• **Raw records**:

· · · ·

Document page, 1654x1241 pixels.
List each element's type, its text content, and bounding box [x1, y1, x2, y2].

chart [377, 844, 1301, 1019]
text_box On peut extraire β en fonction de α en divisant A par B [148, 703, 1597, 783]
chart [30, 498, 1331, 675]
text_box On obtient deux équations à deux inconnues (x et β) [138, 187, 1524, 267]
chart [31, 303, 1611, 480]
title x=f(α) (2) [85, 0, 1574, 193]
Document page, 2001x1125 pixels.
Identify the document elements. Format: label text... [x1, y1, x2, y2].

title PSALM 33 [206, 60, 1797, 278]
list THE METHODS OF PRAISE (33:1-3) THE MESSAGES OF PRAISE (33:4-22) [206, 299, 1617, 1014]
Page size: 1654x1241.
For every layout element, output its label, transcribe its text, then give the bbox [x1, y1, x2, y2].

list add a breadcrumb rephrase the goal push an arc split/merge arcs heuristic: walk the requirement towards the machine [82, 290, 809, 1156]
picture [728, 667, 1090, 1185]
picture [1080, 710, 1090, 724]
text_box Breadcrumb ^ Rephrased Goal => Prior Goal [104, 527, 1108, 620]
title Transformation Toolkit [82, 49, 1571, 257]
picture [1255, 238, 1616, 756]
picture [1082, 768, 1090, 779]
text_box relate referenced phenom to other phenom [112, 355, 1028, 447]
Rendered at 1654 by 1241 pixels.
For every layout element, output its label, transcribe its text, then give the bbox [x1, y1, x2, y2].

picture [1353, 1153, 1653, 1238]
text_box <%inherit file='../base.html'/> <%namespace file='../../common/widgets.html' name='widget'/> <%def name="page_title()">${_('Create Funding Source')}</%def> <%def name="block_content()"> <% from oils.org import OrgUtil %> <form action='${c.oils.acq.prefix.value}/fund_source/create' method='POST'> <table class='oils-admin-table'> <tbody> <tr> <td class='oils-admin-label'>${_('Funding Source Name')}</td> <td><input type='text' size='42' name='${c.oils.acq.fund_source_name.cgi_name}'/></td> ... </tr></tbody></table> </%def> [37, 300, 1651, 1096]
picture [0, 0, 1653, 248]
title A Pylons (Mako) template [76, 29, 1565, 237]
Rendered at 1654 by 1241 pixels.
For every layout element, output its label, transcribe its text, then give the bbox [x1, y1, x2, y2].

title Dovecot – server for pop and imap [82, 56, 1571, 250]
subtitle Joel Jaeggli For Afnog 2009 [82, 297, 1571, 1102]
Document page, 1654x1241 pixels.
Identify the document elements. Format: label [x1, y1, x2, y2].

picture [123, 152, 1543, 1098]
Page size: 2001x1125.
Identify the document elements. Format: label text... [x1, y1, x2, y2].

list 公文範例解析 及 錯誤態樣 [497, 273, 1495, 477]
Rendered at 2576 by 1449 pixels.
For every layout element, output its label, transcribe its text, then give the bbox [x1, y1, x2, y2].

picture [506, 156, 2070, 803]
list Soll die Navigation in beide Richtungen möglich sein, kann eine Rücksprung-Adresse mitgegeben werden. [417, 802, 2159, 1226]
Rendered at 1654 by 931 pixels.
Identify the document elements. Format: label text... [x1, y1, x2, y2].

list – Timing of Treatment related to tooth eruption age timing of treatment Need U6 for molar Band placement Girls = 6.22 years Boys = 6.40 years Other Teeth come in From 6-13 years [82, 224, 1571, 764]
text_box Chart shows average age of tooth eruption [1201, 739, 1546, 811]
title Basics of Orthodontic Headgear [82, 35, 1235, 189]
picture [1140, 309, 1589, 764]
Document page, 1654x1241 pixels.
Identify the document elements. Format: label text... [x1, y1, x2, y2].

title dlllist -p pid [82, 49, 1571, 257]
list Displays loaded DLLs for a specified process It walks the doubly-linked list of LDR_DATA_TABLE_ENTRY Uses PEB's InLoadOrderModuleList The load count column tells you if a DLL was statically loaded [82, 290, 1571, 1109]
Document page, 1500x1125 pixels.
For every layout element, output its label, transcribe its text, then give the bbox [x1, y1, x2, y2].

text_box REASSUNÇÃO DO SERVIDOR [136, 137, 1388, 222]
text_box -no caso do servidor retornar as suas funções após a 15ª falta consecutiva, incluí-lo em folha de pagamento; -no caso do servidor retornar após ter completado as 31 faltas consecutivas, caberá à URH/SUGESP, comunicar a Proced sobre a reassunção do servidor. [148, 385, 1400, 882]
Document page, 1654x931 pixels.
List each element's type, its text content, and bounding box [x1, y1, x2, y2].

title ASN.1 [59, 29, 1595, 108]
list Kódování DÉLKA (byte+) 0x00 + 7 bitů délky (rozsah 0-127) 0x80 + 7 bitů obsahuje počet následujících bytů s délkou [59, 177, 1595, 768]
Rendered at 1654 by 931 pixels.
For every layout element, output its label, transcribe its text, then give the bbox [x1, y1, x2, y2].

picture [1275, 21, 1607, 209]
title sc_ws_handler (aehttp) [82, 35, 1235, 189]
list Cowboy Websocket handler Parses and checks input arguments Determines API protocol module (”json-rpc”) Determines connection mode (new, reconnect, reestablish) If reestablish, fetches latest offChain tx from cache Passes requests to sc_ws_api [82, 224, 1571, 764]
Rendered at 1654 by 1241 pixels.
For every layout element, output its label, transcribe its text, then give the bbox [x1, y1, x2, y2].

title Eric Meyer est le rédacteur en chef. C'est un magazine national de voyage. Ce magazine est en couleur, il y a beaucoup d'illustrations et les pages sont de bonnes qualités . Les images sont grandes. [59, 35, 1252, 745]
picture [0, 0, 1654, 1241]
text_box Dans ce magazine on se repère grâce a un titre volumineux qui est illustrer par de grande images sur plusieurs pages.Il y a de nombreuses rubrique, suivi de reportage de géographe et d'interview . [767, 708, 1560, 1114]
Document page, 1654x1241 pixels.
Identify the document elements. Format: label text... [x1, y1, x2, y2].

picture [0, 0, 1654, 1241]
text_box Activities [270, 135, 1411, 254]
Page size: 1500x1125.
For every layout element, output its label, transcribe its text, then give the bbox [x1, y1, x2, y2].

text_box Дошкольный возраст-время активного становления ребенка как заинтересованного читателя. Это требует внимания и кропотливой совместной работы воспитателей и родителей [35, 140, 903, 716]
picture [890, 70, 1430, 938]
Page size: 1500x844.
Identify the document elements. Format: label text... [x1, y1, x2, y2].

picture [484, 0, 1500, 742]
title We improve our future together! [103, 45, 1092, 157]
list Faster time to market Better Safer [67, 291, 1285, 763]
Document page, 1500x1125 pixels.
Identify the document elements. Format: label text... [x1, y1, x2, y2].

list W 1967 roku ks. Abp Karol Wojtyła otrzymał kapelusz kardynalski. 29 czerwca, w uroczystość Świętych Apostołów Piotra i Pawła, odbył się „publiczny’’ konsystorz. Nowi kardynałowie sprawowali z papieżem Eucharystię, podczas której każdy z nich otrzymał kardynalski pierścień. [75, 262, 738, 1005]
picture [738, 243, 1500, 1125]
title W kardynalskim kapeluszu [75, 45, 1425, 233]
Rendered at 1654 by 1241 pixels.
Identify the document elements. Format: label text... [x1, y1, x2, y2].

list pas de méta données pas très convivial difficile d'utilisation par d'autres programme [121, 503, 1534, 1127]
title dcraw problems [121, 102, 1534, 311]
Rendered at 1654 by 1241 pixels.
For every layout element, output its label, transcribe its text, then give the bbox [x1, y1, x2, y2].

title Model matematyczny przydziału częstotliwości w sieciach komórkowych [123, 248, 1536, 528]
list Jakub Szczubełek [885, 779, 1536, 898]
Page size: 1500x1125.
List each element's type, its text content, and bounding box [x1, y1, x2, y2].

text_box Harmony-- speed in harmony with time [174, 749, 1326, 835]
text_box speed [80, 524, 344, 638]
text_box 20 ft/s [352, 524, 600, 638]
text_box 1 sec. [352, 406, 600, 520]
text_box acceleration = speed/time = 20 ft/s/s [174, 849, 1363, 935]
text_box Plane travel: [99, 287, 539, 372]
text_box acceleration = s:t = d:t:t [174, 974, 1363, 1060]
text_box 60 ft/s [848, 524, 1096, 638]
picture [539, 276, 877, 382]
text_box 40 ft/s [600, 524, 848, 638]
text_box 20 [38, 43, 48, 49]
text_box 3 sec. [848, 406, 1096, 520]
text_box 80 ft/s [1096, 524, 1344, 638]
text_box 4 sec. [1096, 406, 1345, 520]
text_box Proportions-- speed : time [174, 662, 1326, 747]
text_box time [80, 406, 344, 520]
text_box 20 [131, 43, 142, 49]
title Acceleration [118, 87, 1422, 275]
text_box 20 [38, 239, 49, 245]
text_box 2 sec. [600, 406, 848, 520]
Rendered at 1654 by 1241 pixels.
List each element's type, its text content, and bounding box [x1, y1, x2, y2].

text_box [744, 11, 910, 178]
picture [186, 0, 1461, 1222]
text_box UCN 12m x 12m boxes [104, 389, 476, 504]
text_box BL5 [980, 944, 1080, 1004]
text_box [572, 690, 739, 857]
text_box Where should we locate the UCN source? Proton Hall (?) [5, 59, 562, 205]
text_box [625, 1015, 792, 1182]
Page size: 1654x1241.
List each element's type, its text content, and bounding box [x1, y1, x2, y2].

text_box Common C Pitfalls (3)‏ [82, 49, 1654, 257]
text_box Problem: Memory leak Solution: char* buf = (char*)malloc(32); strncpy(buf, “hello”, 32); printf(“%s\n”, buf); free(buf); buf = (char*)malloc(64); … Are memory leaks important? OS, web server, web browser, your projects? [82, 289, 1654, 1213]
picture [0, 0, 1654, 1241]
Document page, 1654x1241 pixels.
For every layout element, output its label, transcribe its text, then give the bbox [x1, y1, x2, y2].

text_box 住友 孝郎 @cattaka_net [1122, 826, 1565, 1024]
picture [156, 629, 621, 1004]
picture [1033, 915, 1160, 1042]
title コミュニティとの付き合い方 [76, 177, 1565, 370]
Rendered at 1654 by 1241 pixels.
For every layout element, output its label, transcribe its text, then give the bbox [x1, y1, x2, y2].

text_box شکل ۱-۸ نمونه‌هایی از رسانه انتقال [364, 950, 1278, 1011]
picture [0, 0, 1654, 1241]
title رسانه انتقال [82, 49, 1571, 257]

· · · ·

• **Short problem**: Convert the records from their first line through the line containing "text_box On peut" into a JSON list of strings, one string per line, leaving out blank lines.

• **Full response**:
[
  "Document page, 1654x1241 pixels.",
  "List each element's type, its text content, and bounding box [x1, y1, x2, y2].",
  "chart [377, 844, 1301, 1019]",
  "text_box On peut extraire β en fonction de α en divisant A par B [148, 703, 1597, 783]"
]